Portugal 1 Sweden 0: Ronaldo edges clash of the titans
The compelling thing about truly great footballers is that you can never take your eyes off them.
On Friday night Cristiano Ronaldo proved that point, toiling gallantly but fruitlessly for 80 minutes before finally intervening to almost win this two-legged tie all on his own right at the death.
With 10 minutes left to play at an anxious Estadio da Luz, Ronaldo and his Portugal team seemed bound for the return game in Stockholm on Tuesday night with the weight of the world on their shoulders, so unconvincing had their attempts to win this game been.
But then Ronaldo appeared to head the winning goal in to the corner before crashing another effort against the crossbar.
In two moments of simple authority, the Portuguese captain wrote his name across this tie and ensured that his nation can still hope of a place in the World Cup Finals in Brazil next summer.
Certainly Portugal will have to play a little better than this in the second game. Paulo Bento’s team enjoyed a great deal of possession but didn’t always look as they knew what they wanted to do with it. Sweden, on the other hand, looked dangerous on the break and will certainly be capable of turning this round at home next week.
Their own captain and talisman, the moody Zlatan Ibrahimovic, struggled to get in to the game but that will not be the case on Tuesday and that may worry a Portuguese defence that managed to concede three goals in one game to Israel during qualifying.

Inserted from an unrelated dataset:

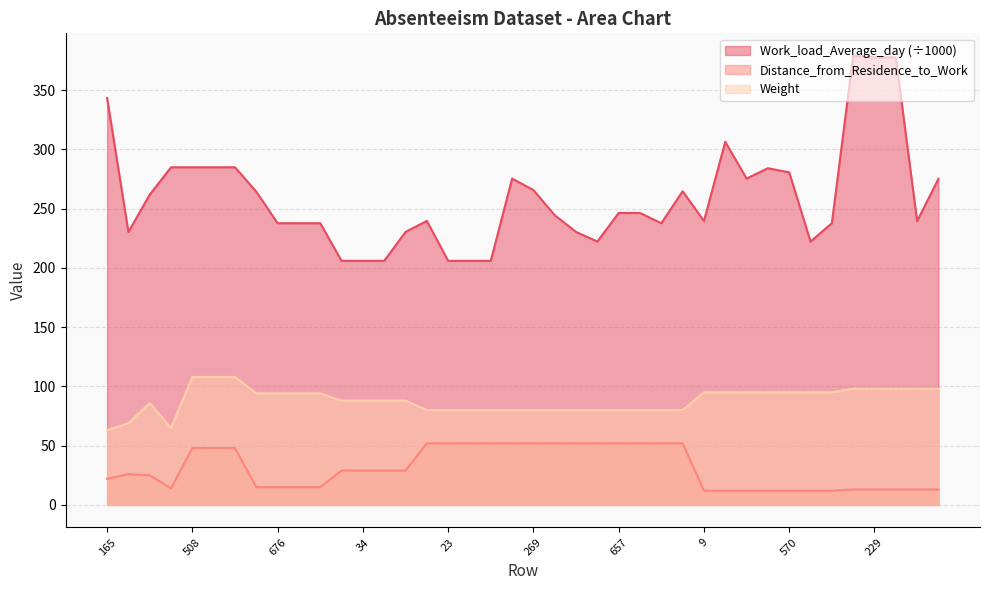

Does the chart display data point markers on the line(s)?

No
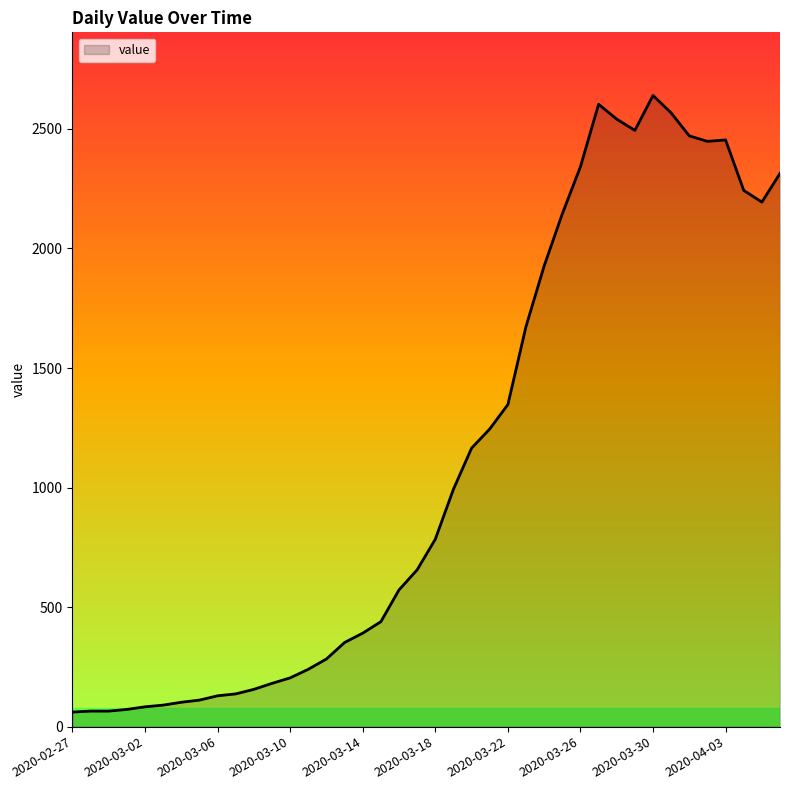

What is the sum of all values?

44980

Nevertheless, we can wait until Tuesday for the second half of this script to be written. This, ultimately, was Ronaldo’s night and his winning goal was certainly an eye-catching affair as he dived across Martin Olsson to head the ball in to the corner past Andreas Isaksson from a Miguel Veloso cross.
Just a few minutes earlier, Ronaldo had been involved in a rather ugly clash with Isaksson and was booked after leaving his foot in on the Manchester City goalkeeper. Not long after he seemed to push his forehead in to the face of full-back Mikael Lustig. A sign of growing frustration certainly.

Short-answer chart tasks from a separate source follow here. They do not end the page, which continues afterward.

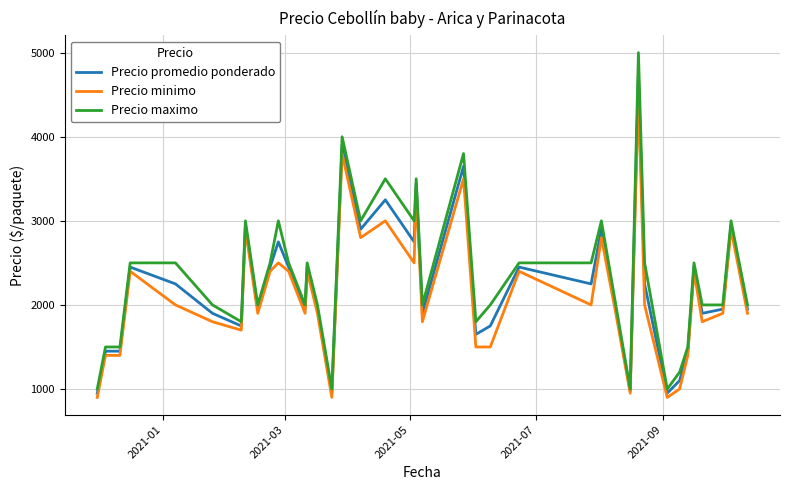

What is the maximum value shown in the chart?

5000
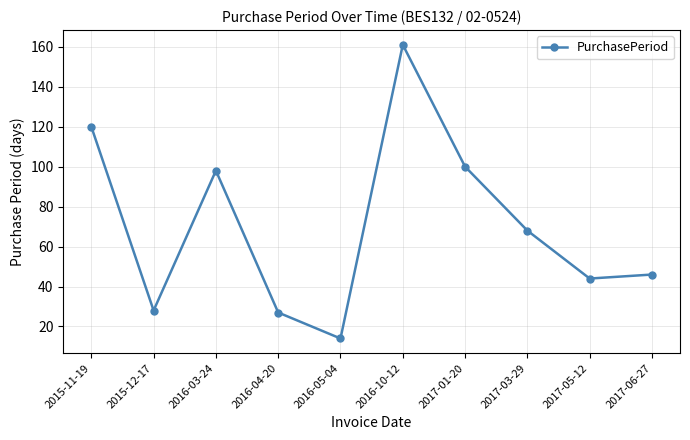

What is the maximum value shown in the chart?

161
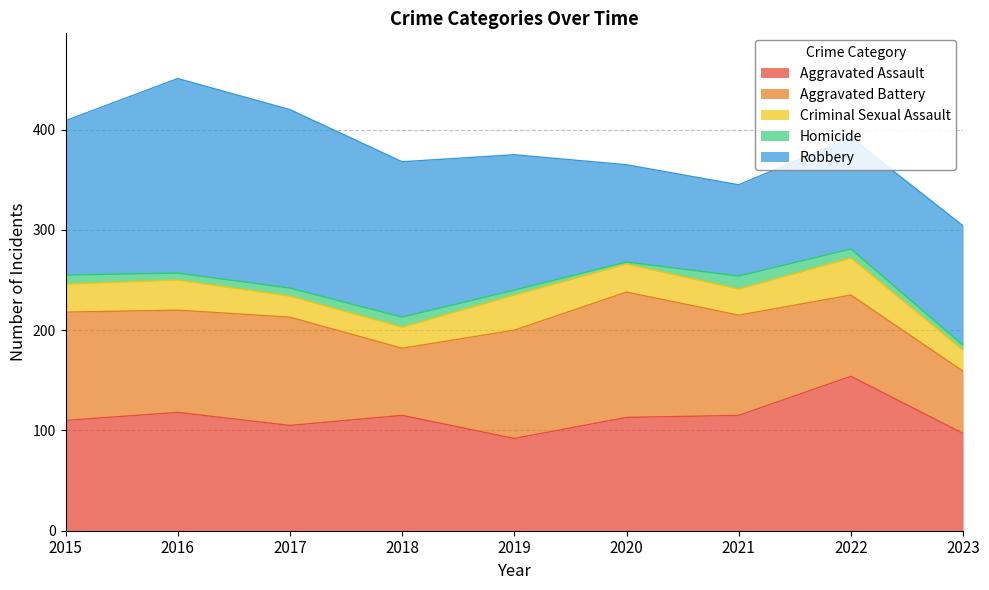

What is the lowest value of the Aggravated Assault series?

92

By the end, though, Ronaldo had come close to exacting his revenge not once but twice as another header — this time from a Hugo Almeida cross — came back off the frame of the goal. Ronaldo reacted to that disappointment by clasping his hands to his head. He, after all, knew what we all knew, namely that he had been inches away from dumping Sweden on the canvas for good.
As it is, this tie is finely balanced and perhaps it will be on Tuesday that we will see the real clash between Ronaldo and Ibrahimovic. Certainly it didn’t materialise here.
Ibrahimovic did contribute one sublime moment, selling the Portuguese defence a dummy on the edge of the penalty area in the 20th minute that gave Sebastian Larsson the chance to drive Sweden’s best chance of the game towards the corner where Rui Patricio saved.
It may sound peculiar that the PSG forward’s most memorable contribution came without him actually touching the ball but, with Sweden contained almost exclusively in their own half during the second period, it was always going to be hard for Ibrahimovic to influence the game. Anyway, that dummy alone was sumptuous enough to have hordes of young Swedish boys heading for their back yards on Friday night to try and work out how on earth he did it.
That the Swedes had no actual goals to reflect on will disappoint them. Certainly in the first half they had their moments, Johan Elmander poking a superb Lustig cross inches wide early on and Kim Kallstrom curling a good free-kick narrowly wide from 20 yards a little later on.
Had one of those efforts gone in then it would have been interesting to see what would have come of Portugal. Certainly they looked unsecure at the back — where Pepe and Bruno Alves look an unconvincing pairing — and Ibrahimovic and the rather more industrious Elmander will look to exploit that next week.
The chances are that Portugal will need to score again in Sweden to go through. Players like Raul Meireles and Joao Moutinho — both sporadically impressive on Friday — will be key to the Iberian cause but once again the Portuguese will look to one man for their real inspiration.
With Ronaldo, Portugal are a distinctly average team. Without him, they would perhaps amount to very little at all.